= Task to complete =
Give every entry again, exactly.

= Records shown =
((

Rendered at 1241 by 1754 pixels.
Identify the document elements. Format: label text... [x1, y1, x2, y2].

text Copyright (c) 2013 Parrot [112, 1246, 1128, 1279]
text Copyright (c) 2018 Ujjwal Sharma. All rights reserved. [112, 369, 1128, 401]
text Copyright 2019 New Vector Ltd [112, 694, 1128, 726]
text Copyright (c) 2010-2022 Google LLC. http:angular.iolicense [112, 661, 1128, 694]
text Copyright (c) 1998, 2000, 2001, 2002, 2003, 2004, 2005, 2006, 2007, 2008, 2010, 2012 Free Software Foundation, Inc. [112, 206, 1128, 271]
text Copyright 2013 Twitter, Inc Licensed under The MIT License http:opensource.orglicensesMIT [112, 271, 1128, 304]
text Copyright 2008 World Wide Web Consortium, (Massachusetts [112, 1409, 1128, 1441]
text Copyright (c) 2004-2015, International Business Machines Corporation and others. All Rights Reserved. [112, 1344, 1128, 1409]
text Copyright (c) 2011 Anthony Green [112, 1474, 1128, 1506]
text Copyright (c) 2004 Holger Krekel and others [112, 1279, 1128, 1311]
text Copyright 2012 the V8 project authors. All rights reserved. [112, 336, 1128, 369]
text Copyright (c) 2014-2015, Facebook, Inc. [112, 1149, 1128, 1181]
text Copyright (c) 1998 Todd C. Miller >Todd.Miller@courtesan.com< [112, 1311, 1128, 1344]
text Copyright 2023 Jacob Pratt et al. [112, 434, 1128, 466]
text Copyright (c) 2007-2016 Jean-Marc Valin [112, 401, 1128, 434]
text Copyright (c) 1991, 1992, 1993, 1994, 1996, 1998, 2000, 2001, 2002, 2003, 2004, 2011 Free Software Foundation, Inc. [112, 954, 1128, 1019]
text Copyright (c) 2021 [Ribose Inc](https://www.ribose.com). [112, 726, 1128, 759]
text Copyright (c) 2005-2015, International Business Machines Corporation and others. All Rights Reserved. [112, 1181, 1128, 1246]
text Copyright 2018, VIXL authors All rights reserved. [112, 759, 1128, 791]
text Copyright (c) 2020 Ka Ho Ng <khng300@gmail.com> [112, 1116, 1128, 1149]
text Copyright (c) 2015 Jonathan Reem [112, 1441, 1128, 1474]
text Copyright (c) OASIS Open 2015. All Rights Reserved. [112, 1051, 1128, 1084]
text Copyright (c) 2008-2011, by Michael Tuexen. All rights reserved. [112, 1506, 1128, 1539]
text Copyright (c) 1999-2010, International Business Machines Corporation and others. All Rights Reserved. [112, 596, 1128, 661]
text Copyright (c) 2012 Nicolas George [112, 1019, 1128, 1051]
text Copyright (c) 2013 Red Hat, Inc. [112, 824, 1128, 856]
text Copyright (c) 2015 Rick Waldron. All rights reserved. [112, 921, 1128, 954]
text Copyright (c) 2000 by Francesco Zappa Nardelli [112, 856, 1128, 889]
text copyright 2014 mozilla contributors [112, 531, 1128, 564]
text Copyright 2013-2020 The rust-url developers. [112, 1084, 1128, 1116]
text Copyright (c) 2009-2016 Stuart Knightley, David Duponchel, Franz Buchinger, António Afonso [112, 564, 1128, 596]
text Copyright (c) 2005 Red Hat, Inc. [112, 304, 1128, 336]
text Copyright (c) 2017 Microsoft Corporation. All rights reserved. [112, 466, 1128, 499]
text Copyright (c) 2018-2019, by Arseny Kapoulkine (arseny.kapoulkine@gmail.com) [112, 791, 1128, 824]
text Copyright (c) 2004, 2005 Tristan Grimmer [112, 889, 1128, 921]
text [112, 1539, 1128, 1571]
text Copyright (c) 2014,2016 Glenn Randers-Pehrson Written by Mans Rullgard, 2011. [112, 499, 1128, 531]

))

= Task solution =
Rendered at 1241 by 1754 pixels.
Identify the document elements. Format: label text... [x1, y1, x2, y2].

text Copyright (c) 2013 Parrot [112, 1246, 1128, 1279]
text Copyright (c) 2018 Ujjwal Sharma. All rights reserved. [112, 369, 1128, 401]
text Copyright 2019 New Vector Ltd [112, 694, 1128, 726]
text Copyright (c) 2010-2022 Google LLC. http:angular.iolicense [112, 661, 1128, 694]
text Copyright (c) 1998, 2000, 2001, 2002, 2003, 2004, 2005, 2006, 2007, 2008, 2010, 2012 Free Software Foundation, Inc. [112, 206, 1128, 271]
text Copyright 2013 Twitter, Inc Licensed under The MIT License http:opensource.orglicensesMIT [112, 271, 1128, 304]
text Copyright 2008 World Wide Web Consortium, (Massachusetts [112, 1409, 1128, 1441]
text Copyright (c) 2004-2015, International Business Machines Corporation and others. All Rights Reserved. [112, 1344, 1128, 1409]
text Copyright (c) 2011 Anthony Green [112, 1474, 1128, 1506]
text Copyright (c) 2004 Holger Krekel and others [112, 1279, 1128, 1311]
text Copyright 2012 the V8 project authors. All rights reserved. [112, 336, 1128, 369]
text Copyright (c) 2014-2015, Facebook, Inc. [112, 1149, 1128, 1181]
text Copyright (c) 1998 Todd C. Miller >Todd.Miller@courtesan.com< [112, 1311, 1128, 1344]
text Copyright 2023 Jacob Pratt et al. [112, 434, 1128, 466]
text Copyright (c) 2007-2016 Jean-Marc Valin [112, 401, 1128, 434]
text Copyright (c) 1991, 1992, 1993, 1994, 1996, 1998, 2000, 2001, 2002, 2003, 2004, 2011 Free Software Foundation, Inc. [112, 954, 1128, 1019]
text Copyright (c) 2021 [Ribose Inc](https://www.ribose.com). [112, 726, 1128, 759]
text Copyright (c) 2005-2015, International Business Machines Corporation and others. All Rights Reserved. [112, 1181, 1128, 1246]
text Copyright 2018, VIXL authors All rights reserved. [112, 759, 1128, 791]
text Copyright (c) 2020 Ka Ho Ng <khng300@gmail.com> [112, 1116, 1128, 1149]
text Copyright (c) 2015 Jonathan Reem [112, 1441, 1128, 1474]
text Copyright (c) OASIS Open 2015. All Rights Reserved. [112, 1051, 1128, 1084]
text Copyright (c) 2008-2011, by Michael Tuexen. All rights reserved. [112, 1506, 1128, 1539]
text Copyright (c) 1999-2010, International Business Machines Corporation and others. All Rights Reserved. [112, 596, 1128, 661]
text Copyright (c) 2012 Nicolas George [112, 1019, 1128, 1051]
text Copyright (c) 2013 Red Hat, Inc. [112, 824, 1128, 856]
text Copyright (c) 2015 Rick Waldron. All rights reserved. [112, 921, 1128, 954]
text Copyright (c) 2000 by Francesco Zappa Nardelli [112, 856, 1128, 889]
text copyright 2014 mozilla contributors [112, 531, 1128, 564]
text Copyright 2013-2020 The rust-url developers. [112, 1084, 1128, 1116]
text Copyright (c) 2009-2016 Stuart Knightley, David Duponchel, Franz Buchinger, António Afonso [112, 564, 1128, 596]
text Copyright (c) 2005 Red Hat, Inc. [112, 304, 1128, 336]
text Copyright (c) 2017 Microsoft Corporation. All rights reserved. [112, 466, 1128, 499]
text Copyright (c) 2018-2019, by Arseny Kapoulkine (arseny.kapoulkine@gmail.com) [112, 791, 1128, 824]
text Copyright (c) 2004, 2005 Tristan Grimmer [112, 889, 1128, 921]
text [112, 1539, 1128, 1571]
text Copyright (c) 2014,2016 Glenn Randers-Pehrson Written by Mans Rullgard, 2011. [112, 499, 1128, 531]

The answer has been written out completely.